Sermon Bible Commentary
2 Samuel 22:31
No. 1
The way of God may mean: (1) the way which He prescribes, the simple, absolute way of holy duty into which He seeks to guide the soul; or (2) the way which He Himself pursues, the method of His dealings with His children, humanity, and the world.
I. Consider first our knowledge of the way of God. (1) There is a light in man call it the practical reason, the conscience, the moral sense, or what you will which, even in a fallen state, is capable of furnishing to man certain broad lines of duty which will be coincident mainly with the ways of God. (2) God sent His word to reinforce conscience and to inspire it to be a guide. (3) God is a Person; and in Christ, the express image of His person, we may talk to Him as a friend to a friend.
II. Notice the ways of man with which David had had opportunity to compare the perfect way of God. (1) The way of passion; (2) the way of pride; (3) the way of the world.
III. Notice the reason of the perfectness of God's way as the way of a soul. (1) It stands square with the possibilities, constitution, convictions, and needs of our being; (2) with the laws and orders of the great universe; (3) with the fact of eternity.
No. 2
I. The way of God is perfect in that grand order of the universe which He has established and maintains.
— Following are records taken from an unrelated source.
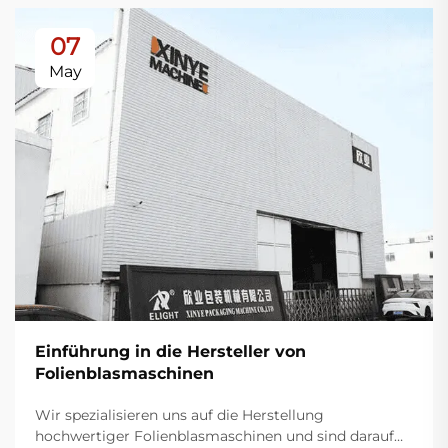
07
May
Einführung in die Hersteller von
Folienblasmaschinen
Wir spezialisieren uns auf die Herstellung
hochwertiger Folienblasmaschinen und sind darauf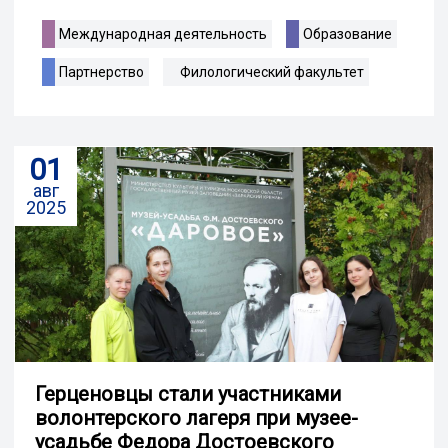
Международная деятельность
Образование
Партнерство
Филологический факультет
01
авг
2025
Герценовцы стали участниками
волонтерского лагеря при музее-
усадьбе Федора Достоевского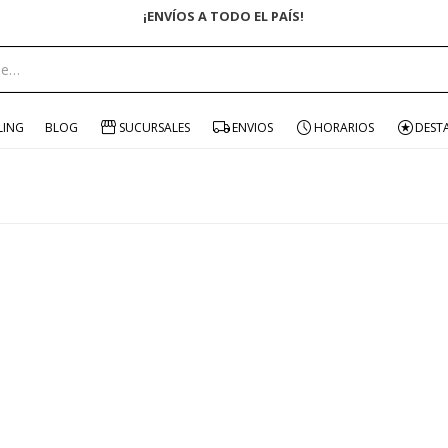
¡ENVÍOS A TODO EL PAÍS!
LING
BLOG
SUCURSALES
ENVIOS
HORARIOS
DEST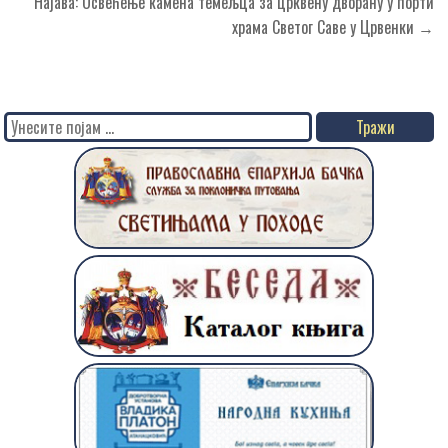
Најава: Освећење камена темељца за црквену дворану у порти
храма Светог Саве у Црвенки →
Search
for: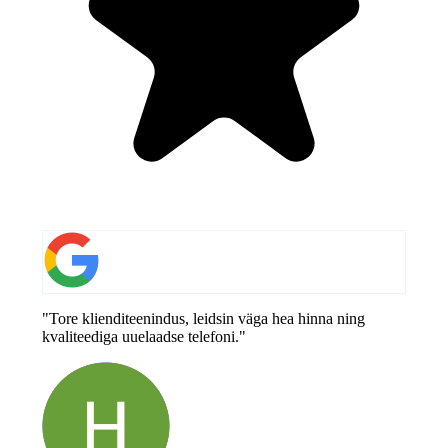
"Tore klienditeenindus, leidsin väga hea hinna ning
kvaliteediga uuelaadse telefoni."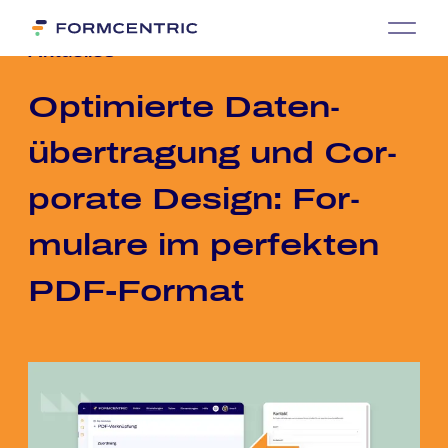
Ak­tu­el­les
Op­ti­mier­te Da­ten­
über­tra­gung und Cor­
po­ra­te De­sign: For­
mu­la­re im per­fek­ten
PDF-For­mat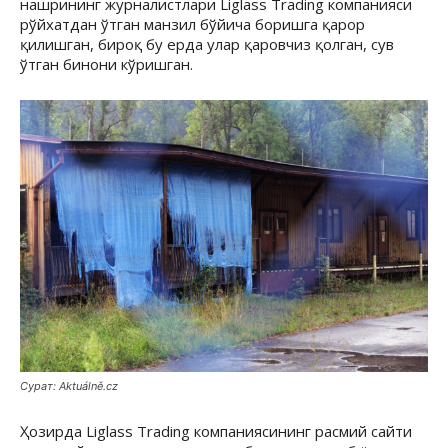
нашрининг журналистлари Liglass Trading компанияси
рўйхатдан ўтган манзил бўйича боришга қарор
қилишган, бироқ бу ерда улар қаровчиз қолган, сув
ўтган бинони кўришган.
Сурат: Aktuálně.cz
Ҳозирда Liglass Trading компаниясининг расмий сайти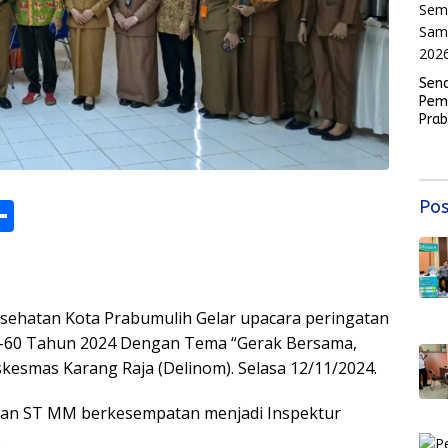
Sen
Pem
Pra
Mas
Sem
Samb
202
M
S
Pos
h
s
ar
e
esehatan Kota Prabumulih Gelar upacara peringatan
e-60 Tahun 2024 Dengan Tema “Gerak Bersama,
esmas Karang Raja (Delinom). Selasa 12/11/2024.
r
lman ST MM berkesempatan menjadi Inspektur
.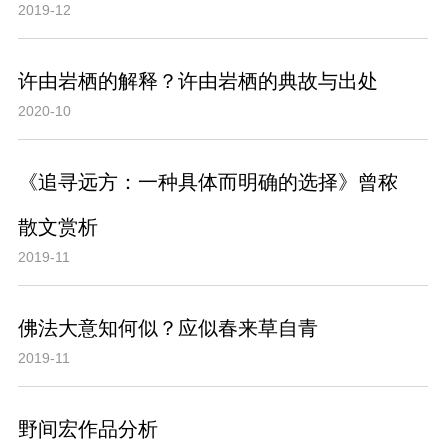
2019-12
许由岩栖的解释？许由岩栖的典故与出处
2020-10
《追寻远方：一种具体而明确的选择》曾秾
散文赏析
2019-11
佛法大意知何似？应似春来草自青
2019-11
野间宏作品分析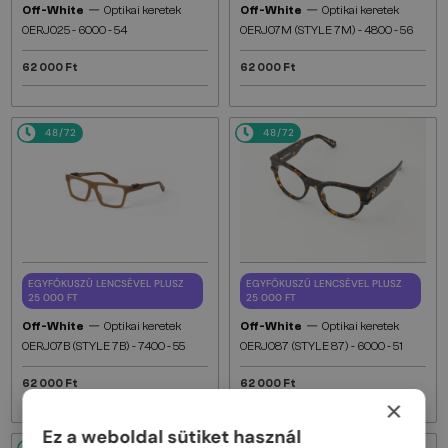
—
—
Off-White
Optikai keretek
Off-White
Optikai keretek
OERJ025 - 6000 - 54
OERJ07M (STYLE 7M) - 4800 - 56
62 000 Ft
62 000 Ft
48/72
48/72
EGYFÓKUSZÚ LENCSÉVEL PLUSZ
EGYFÓKUSZÚ LENCSÉVEL PLUSZ
25 000 FT
25 000 FT
—
—
Off-White
Optikai keretek
Off-White
Optikai keretek
OERJ07B (STYLE 7B) - 7400 - 55
OERJ087 (STYLE 87) - 6000 - 51
62 000 Ft
62 000 Ft
×
Ez a weboldal sütiket használ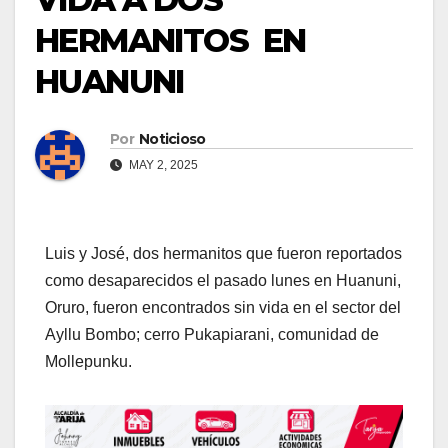
HERMANITOS EN
HUANUNI
Por
Noticioso
MAY 2, 2025
Luis y José, dos hermanitos que fueron reportados
como desaparecidos el pasado lunes en Huanuni,
Oruro, fueron encontrados sin vida en el sector del
Ayllu Bombo; cerro Pukapiarani, comunidad de
Mollepunku.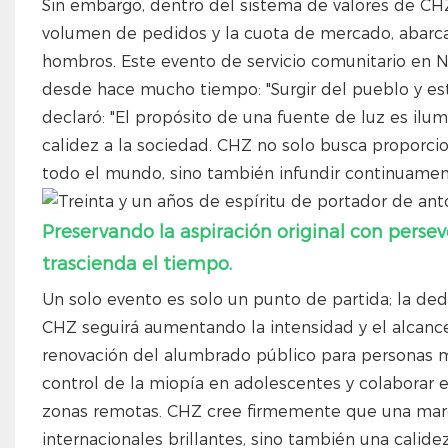
Sin embargo, dentro del sistema de valores de CHZ, 
volumen de pedidos y la cuota de mercado, abarca
hombros. Este evento de servicio comunitario en Na
desde hace mucho tiempo: "Surgir del pueblo y est
declaró: "El propósito de una fuente de luz es ilum
calidez a la sociedad. CHZ no solo busca proporcio
todo el mundo, sino también infundir continuamen
Preservando la aspiración original con persev
trascienda el tiempo.
Un solo evento es solo un punto de partida; la ded
CHZ seguirá aumentando la intensidad y el alcance 
renovación del alumbrado público para personas may
control de la miopía en adolescentes y colaborar e
zonas remotas. CHZ cree firmemente que una marca
internacionales brillantes, sino también una calid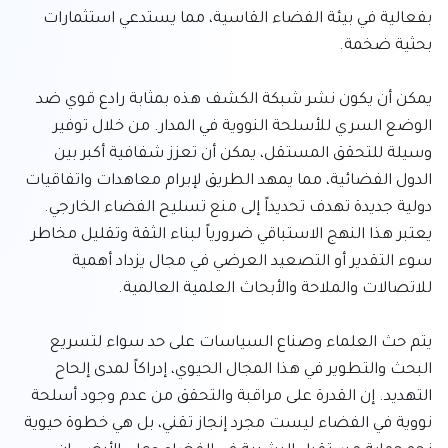
بفعالية في بيئة الفضاء القاسية، مما يستدعي استثمارات 
يمكن أن يكون نشر شبكة الكشف هذه بمثابة رادع قوي ضد 
الوضع السري للأسلحة النووية في المدار. من خلال توفير 
وسيلة للتحقق المستقل، يمكن أن تعزز شفافية أكبر بين 
الدول الفضائية، مما يمهد الطريق لإبرام معاهدات واتفاقيات 
دولية جديدة تهدف تحديداً إلى منع تسليح الفضاء الخارجي. 
يعتبر هذا النهج الاستباقي ضرورياً لبناء الثقة وتقليل مخاطر 
سوء التقدير أو التصعيد العرضي في مجال يزداد أهمية 
يتم حث العلماء وصناع السياسات على حد سواء لتسريع 
البحث والتطوير في هذا المجال الحيوي، إدراكاً لمدى إلحاح 
التهديد. إن القدرة على مراقبة والتحقق من عدم وجود أسلحة 
نووية في الفضاء ليست مجرد إنجاز تقني، بل هي خطوة حيوية 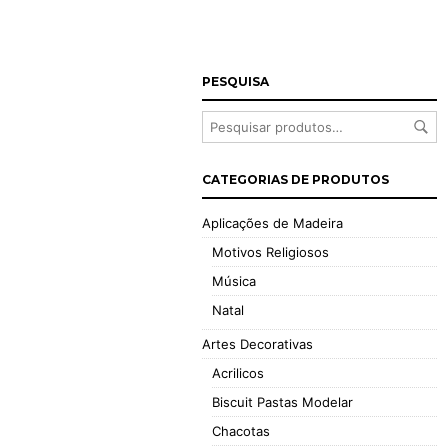
PESQUISA
CATEGORIAS DE PRODUTOS
Aplicações de Madeira
Motivos Religiosos
Música
Natal
Artes Decorativas
Acrilicos
Biscuit Pastas Modelar
Chacotas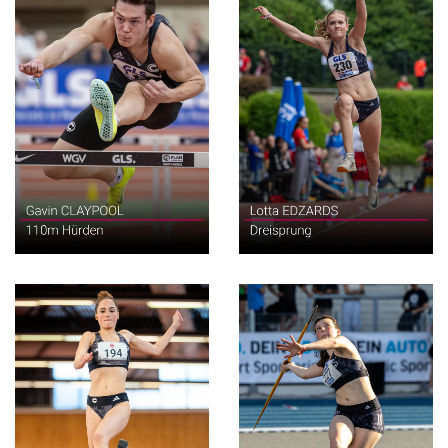
110m Hürden
Dreisprung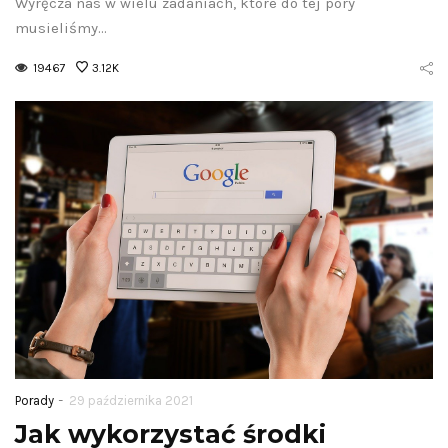
Wyręcza nas w wielu zadaniach, które do tej pory
musieliśmy…
19467
3.12K
-
Porady
29 października 2021
Jak wykorzystać środki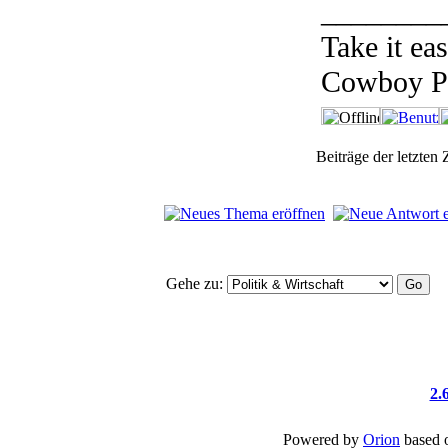
________
Take it ea
Cowboy P
Beiträge der letzten
Gehe zu:
2.
Powered by
Orion
based 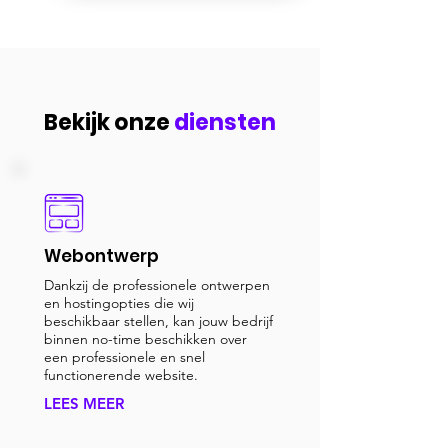
Bekijk onze
diensten
Webontwerp
Dankzij de professionele ontwerpen
en hostingopties die wij
beschikbaar stellen, kan jouw bedrijf
binnen no-time beschikken over
een professionele en snel
functionerende website.
LEES MEER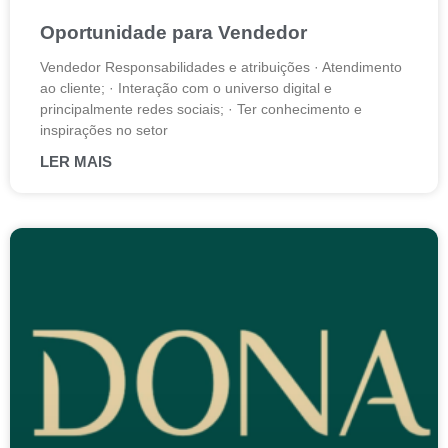
Oportunidade para Vendedor
Vendedor Responsabilidades e atribuições · Atendimento
ao cliente; · Interação com o universo digital e
principalmente redes sociais; · Ter conhecimento e
inspirações no setor
LER MAIS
II. In the order and progress which, as Lord of men, He secures in the human world; in the discipline and education of individual souls. The leading principles of His way are: (1) To establish a strong attraction; (2) to leave that principle to develop itself and have control of the whole nature and of the world by struggle; (3) to make it learn, by extreme severities of discipline if need be, patience, power, and knowledge of a fitness for Himself.
J. Baldwin Brown, The Perfect Way of God: Two Discourses.